Code change snippets:
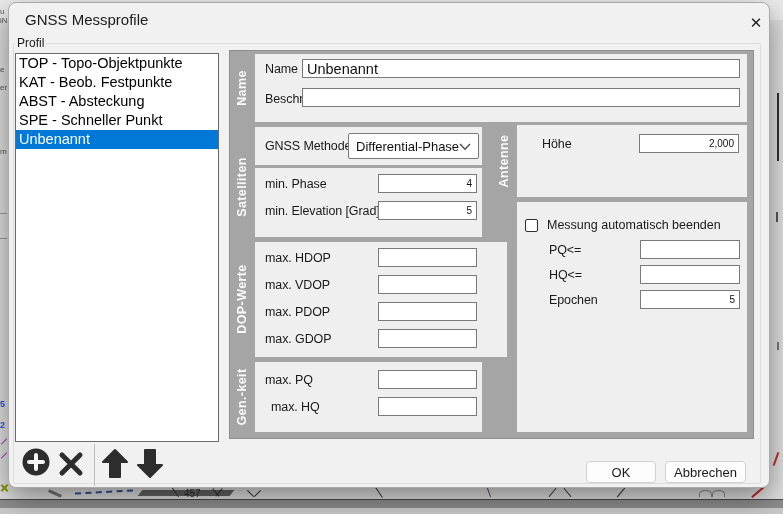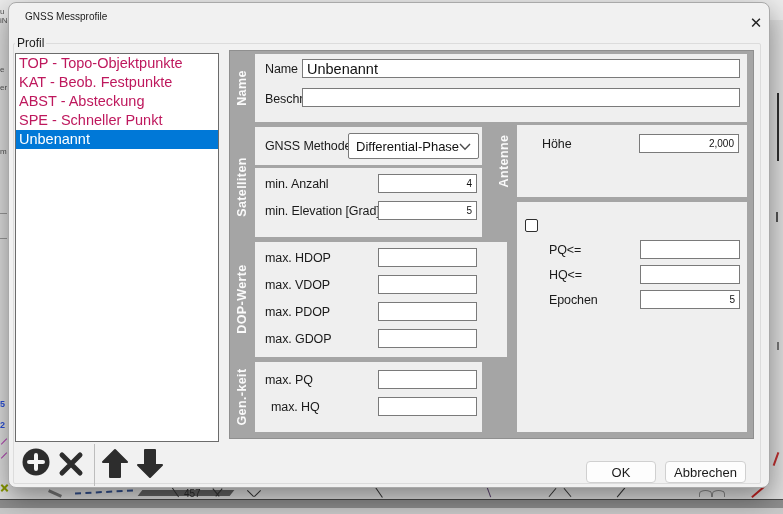--- a/index.html
+++ b/index.html
@@ -15,29 +15,29 @@
   .frag { position:absolute; font-size:8px; color:#555; line-height:8px; }
   .map-label { position:absolute; font-size:10px; color:#2b2b2b; line-height:10px; }
   .darkpoly { position:absolute; background:#646464; transform:skewX(-38deg); }
   .bluedash { position:absolute; height:0; border-top:2px dashed #33508e; }
   .arc { position:absolute; width:13px; height:7px; border:1px solid #8a8a8a; border-bottom:none; border-radius:50% 50% 0 0; }
 
   
   .dialog { position:absolute; left:8px; top:2px; width:762px; height:486px;
             background:#f1f1f1; border:1px solid #a9a9a9; border-radius:8px;
             box-shadow:0 10px 28px rgba(0,0,0,.42); }
-  .title { position:absolute; left:16px; top:8px; font-size:10px; color:#1b1b1b; }
+  .title { position:absolute; left:16px; top:8px; font-size:15px; color:#1b1b1b; }
   .close-btn { position:absolute; left:731px; top:6px; width:32px; height:28px; border:none; background:transparent;
                font-size:15px; color:#222; cursor:default; line-height:28px; text-align:center; }
   .groupframe { position:absolute; left:4px; top:40px; width:748px; height:441px; border:1px solid #dcdcdc; border-radius:2px; }
   .profil-label { position:absolute; left:6px; top:33px; font-size:12px; color:#1b1b1b; background:#f1f1f1; padding:0 2px; }
 
   
   .listbox { position:absolute; left:6px; top:50px; width:204px; height:389px; background:#fff; border:1px solid #6b6b6b; overflow:hidden; }
-  .list-item { height:19px; line-height:19px; padding:0 3px; font-size:14.5px; color:#be185d; white-space:nowrap; overflow:hidden; }
+  .list-item { height:19px; line-height:19px; padding:0 3px; font-size:14.5px; color:#000000; white-space:nowrap; overflow:hidden; }
   .list-item.selected { background:#0078d7; color:#fff; }
 
   
   .tb-btn { position:absolute; border:none; background:transparent; padding:0; cursor:default; }
   .tb-sep { position:absolute; left:85px; top:441px; width:1px; height:42px; background:#bdbdbd; }
 
   
   .panel { position:absolute; left:220px; top:47px; width:525px; height:389px; background:#a5a5a5; border:1px solid #8f8f8f; }
   .vlabel { position:absolute; width:120px; height:20px; line-height:20px; text-align:center;
             transform:rotate(-90deg); color:#fafafa; font-weight:bold; font-size:12.5px; letter-spacing:.4px; }
@@ -180,21 +180,21 @@
           <span class="combo-text">Differential-Phase</span>
           <span>
             <svg width="12" height="8" viewBox="0 0 12 8">
                 <path d="M1 1 L6 6.2 L11 1" stroke="#4d4d4d" stroke-width="1.4" fill="none"></path>
               </svg>
           </span>
         </div>
       </div>
 
       <div class="box" style="left:25px;top:117px;width:227px;height:69px">
-        <span class="flabel" style="left:10px;top:9px">min. Anzahl</span>
+        <span class="flabel" style="left:10px;top:9px">min. Phase</span>
         <input class="tinput num" style="left: 123px; top: 6px; width: 99px;" value="4">
         <span class="flabel" style="left:10px;top:36px">min. Elevation [Grad]</span>
         <input class="tinput num" style="left: 123px; top: 33px; width: 99px;" value="5">
       </div>
 
       <div class="box" style="left:25px;top:191px;width:252px;height:115px">
         <span class="flabel" style="left:10px;top:9px">max. HDOP</span>
         <input class="tinput num" style="left: 123px; top: 6px; width: 99px;" value="">
         <span class="flabel" style="left:10px;top:36px">max. VDOP</span>
         <input class="tinput num" style="left: 123px; top: 33px; width: 99px;" value="">
@@ -211,20 +211,21 @@
         <input class="tinput num" style="left: 123px; top: 35px; width: 99px;" value="">
       </div>
 
       <div class="box" style="left:287px;top:74px;width:230px;height:72px">
         <span class="flabel" style="left:25px;top:12px">Höhe</span>
         <input class="tinput num" style="left: 122px; top: 9px; width: 100px;" value="2,000">
       </div>
 
       <div class="box" style="left:287px;top:151px;width:230px;height:230px">
         <div class="checkbox"></div>
+        <span class="cb-label">Messung automatisch beenden</span>
         <span class="flabel" style="left:32px;top:41px">PQ&lt;=</span>
         <input class="tinput num" style="left: 123px; top: 38px; width: 100px;" value="">
         <span class="flabel" style="left:32px;top:66px">HQ&lt;=</span>
         <input class="tinput num" style="left: 123px; top: 63px; width: 100px;" value="">
         <span class="flabel" style="left:32px;top:91px">Epochen</span>
         <input class="tinput num" style="left: 123px; top: 88px; width: 100px;" value="5">
       </div>
     </div>
 
     <button class="btn btn-ok">OK</button>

### Work item
Starting with the top line, write out all the data above exactly; keep the pictures out.

### Output for this exercise
--- a/index.html
+++ b/index.html
@@ -15,29 +15,29 @@
   .frag { position:absolute; font-size:8px; color:#555; line-height:8px; }
   .map-label { position:absolute; font-size:10px; color:#2b2b2b; line-height:10px; }
   .darkpoly { position:absolute; background:#646464; transform:skewX(-38deg); }
   .bluedash { position:absolute; height:0; border-top:2px dashed #33508e; }
   .arc { position:absolute; width:13px; height:7px; border:1px solid #8a8a8a; border-bottom:none; border-radius:50% 50% 0 0; }
 
   
   .dialog { position:absolute; left:8px; top:2px; width:762px; height:486px;
             background:#f1f1f1; border:1px solid #a9a9a9; border-radius:8px;
             box-shadow:0 10px 28px rgba(0,0,0,.42); }
-  .title { position:absolute; left:16px; top:8px; font-size:10px; color:#1b1b1b; }
+  .title { position:absolute; left:16px; top:8px; font-size:15px; color:#1b1b1b; }
   .close-btn { position:absolute; left:731px; top:6px; width:32px; height:28px; border:none; background:transparent;
                font-size:15px; color:#222; cursor:default; line-height:28px; text-align:center; }
   .groupframe { position:absolute; left:4px; top:40px; width:748px; height:441px; border:1px solid #dcdcdc; border-radius:2px; }
   .profil-label { position:absolute; left:6px; top:33px; font-size:12px; color:#1b1b1b; background:#f1f1f1; padding:0 2px; }
 
   
   .listbox { position:absolute; left:6px; top:50px; width:204px; height:389px; background:#fff; border:1px solid #6b6b6b; overflow:hidden; }
-  .list-item { height:19px; line-height:19px; padding:0 3px; font-size:14.5px; color:#be185d; white-space:nowrap; overflow:hidden; }
+  .list-item { height:19px; line-height:19px; padding:0 3px; font-size:14.5px; color:#000000; white-space:nowrap; overflow:hidden; }
   .list-item.selected { background:#0078d7; color:#fff; }
 
   
   .tb-btn { position:absolute; border:none; background:transparent; padding:0; cursor:default; }
   .tb-sep { position:absolute; left:85px; top:441px; width:1px; height:42px; background:#bdbdbd; }
 
   
   .panel { position:absolute; left:220px; top:47px; width:525px; height:389px; background:#a5a5a5; border:1px solid #8f8f8f; }
   .vlabel { position:absolute; width:120px; height:20px; line-height:20px; text-align:center;
             transform:rotate(-90deg); color:#fafafa; font-weight:bold; font-size:12.5px; letter-spacing:.4px; }
@@ -180,21 +180,21 @@
           <span class="combo-text">Differential-Phase</span>
           <span>
             <svg width="12" height="8" viewBox="0 0 12 8">
                 <path d="M1 1 L6 6.2 L11 1" stroke="#4d4d4d" stroke-width="1.4" fill="none"></path>
               </svg>
           </span>
         </div>
       </div>
 
       <div class="box" style="left:25px;top:117px;width:227px;height:69px">
-        <span class="flabel" style="left:10px;top:9px">min. Anzahl</span>
+        <span class="flabel" style="left:10px;top:9px">min. Phase</span>
         <input class="tinput num" style="left: 123px; top: 6px; width: 99px;" value="4">
         <span class="flabel" style="left:10px;top:36px">min. Elevation [Grad]</span>
         <input class="tinput num" style="left: 123px; top: 33px; width: 99px;" value="5">
       </div>
 
       <div class="box" style="left:25px;top:191px;width:252px;height:115px">
         <span class="flabel" style="left:10px;top:9px">max. HDOP</span>
         <input class="tinput num" style="left: 123px; top: 6px; width: 99px;" value="">
         <span class="flabel" style="left:10px;top:36px">max. VDOP</span>
         <input class="tinput num" style="left: 123px; top: 33px; width: 99px;" value="">
@@ -211,20 +211,21 @@
         <input class="tinput num" style="left: 123px; top: 35px; width: 99px;" value="">
       </div>
 
       <div class="box" style="left:287px;top:74px;width:230px;height:72px">
         <span class="flabel" style="left:25px;top:12px">Höhe</span>
         <input class="tinput num" style="left: 122px; top: 9px; width: 100px;" value="2,000">
       </div>
 
       <div class="box" style="left:287px;top:151px;width:230px;height:230px">
         <div class="checkbox"></div>
+        <span class="cb-label">Messung automatisch beenden</span>
         <span class="flabel" style="left:32px;top:41px">PQ&lt;=</span>
         <input class="tinput num" style="left: 123px; top: 38px; width: 100px;" value="">
         <span class="flabel" style="left:32px;top:66px">HQ&lt;=</span>
         <input class="tinput num" style="left: 123px; top: 63px; width: 100px;" value="">
         <span class="flabel" style="left:32px;top:91px">Epochen</span>
         <input class="tinput num" style="left: 123px; top: 88px; width: 100px;" value="5">
       </div>
     </div>
 
     <button class="btn btn-ok">OK</button>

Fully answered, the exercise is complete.